ABSTRACT
This essay analyzes the so-called ‘Field of Dreams’ problem in multidistrict litigation (MDL). Once an MDL is up and running, the story goes, plaintiffs’ lawyers flood the proceeding with meritless claims in the hopes that they will be swept into a global settlement before anyone ever looks closely at them. Critics have called this the most pressing problem with MDLs today and lobbied both Congress and the Federal Rules Committee for MDL-specific rules to address it. This essay analyzes the empirical and normative dimensions of the MDL Field of Dreams. While the empirical evidence behind existing complaints about meritless claims in MDL is exceedingly thin, the economic intuition behind the phenomenon is quite plausible: if you reduce the cost of litigation, as MDL does, more claims with lower expected values will enter the system. Assuming, then, that some significant portion of those new claims are meritless, this essay asks, what, exactly, is wrong with that? It examines several potential problems an influx of meritless claims could create from both the defendants’ and plaintiffs’ perspectives. While some of these concerns are serious, others are overblown. And the types of claims that garner the most criticism – those filed by people who have not been exposed or injured – are actually the least problematic.

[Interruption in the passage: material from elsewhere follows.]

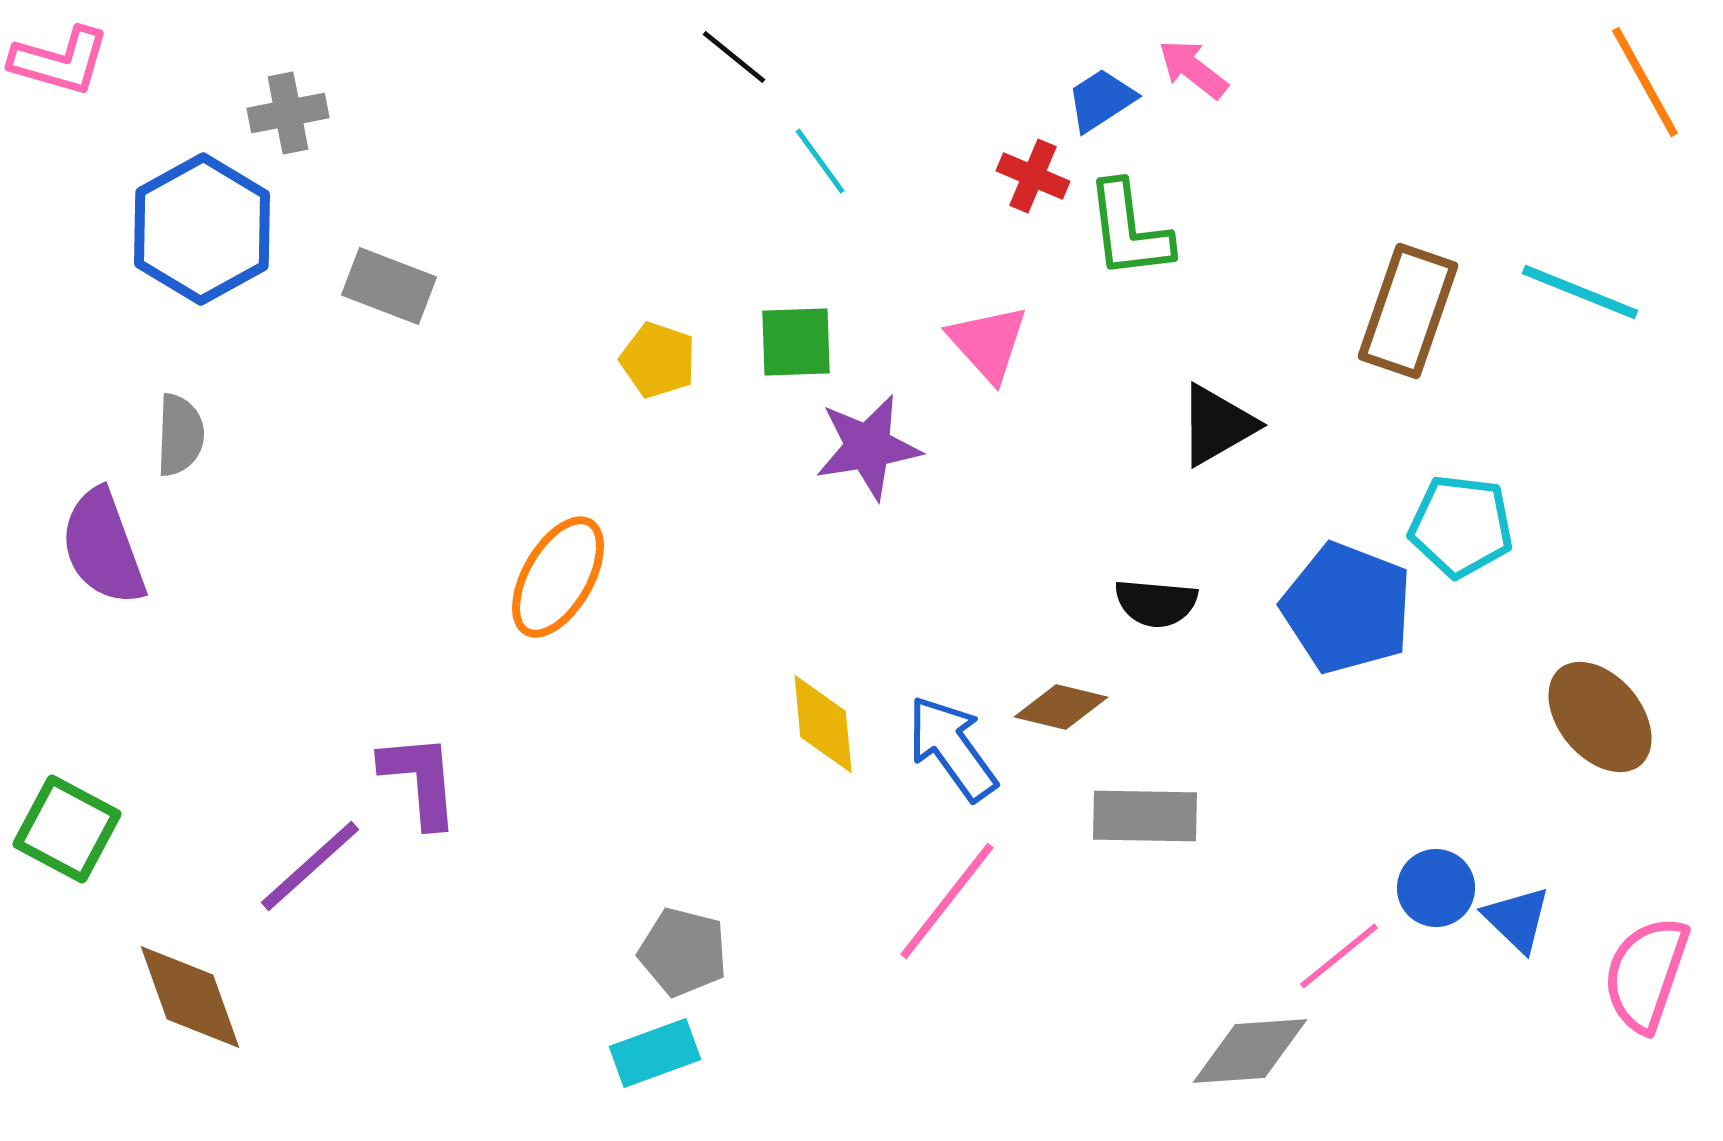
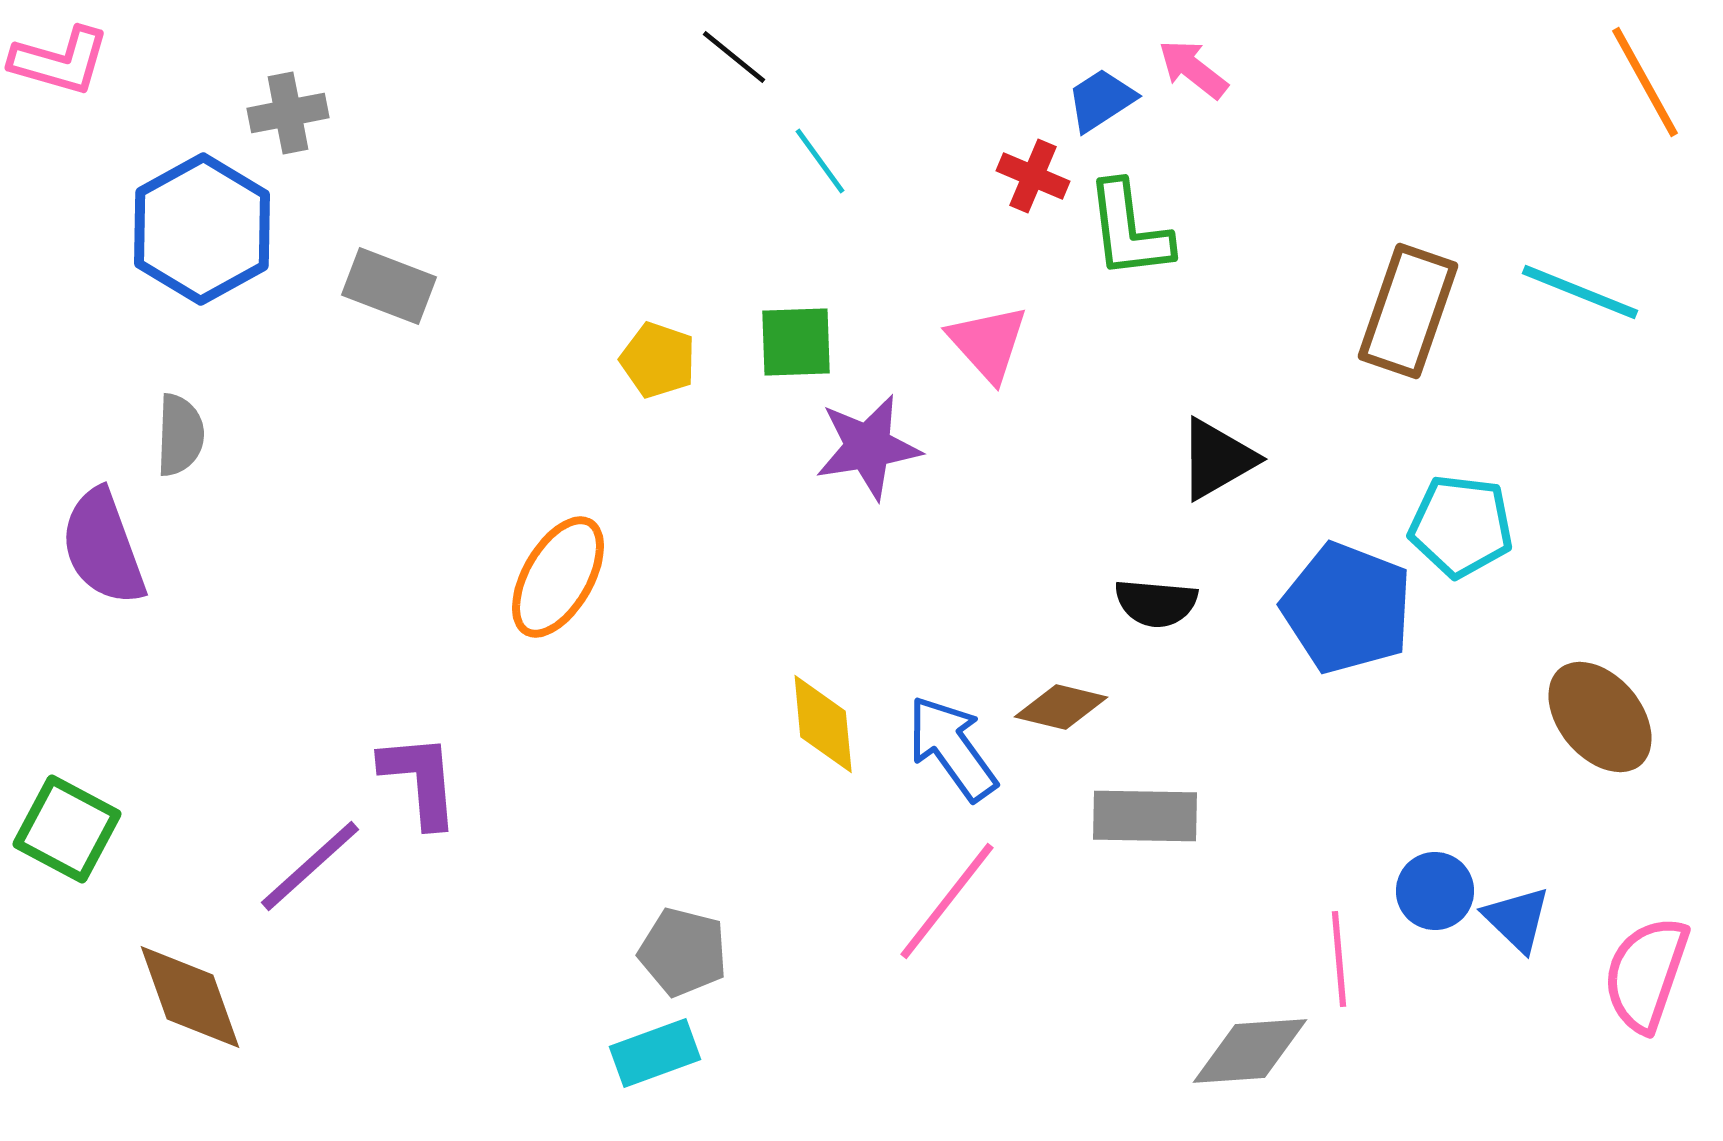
black triangle at (1217, 425): moved 34 px down
blue circle at (1436, 888): moved 1 px left, 3 px down
pink line at (1339, 956): moved 3 px down; rotated 56 degrees counterclockwise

Many of the real problems that the Field of Dreams creates can be addressed through private ordering and case management techniques that are within the existing powers of the MDL judge and do not require a radical overhaul of MDL procedures.
Rave, D Theodore, Multidistrict Litigation and the Field of Dreams (March 28, 2023), 101 Texas Law Review 1595 (2023); University of Texas Law, Legal Studies Research Paper.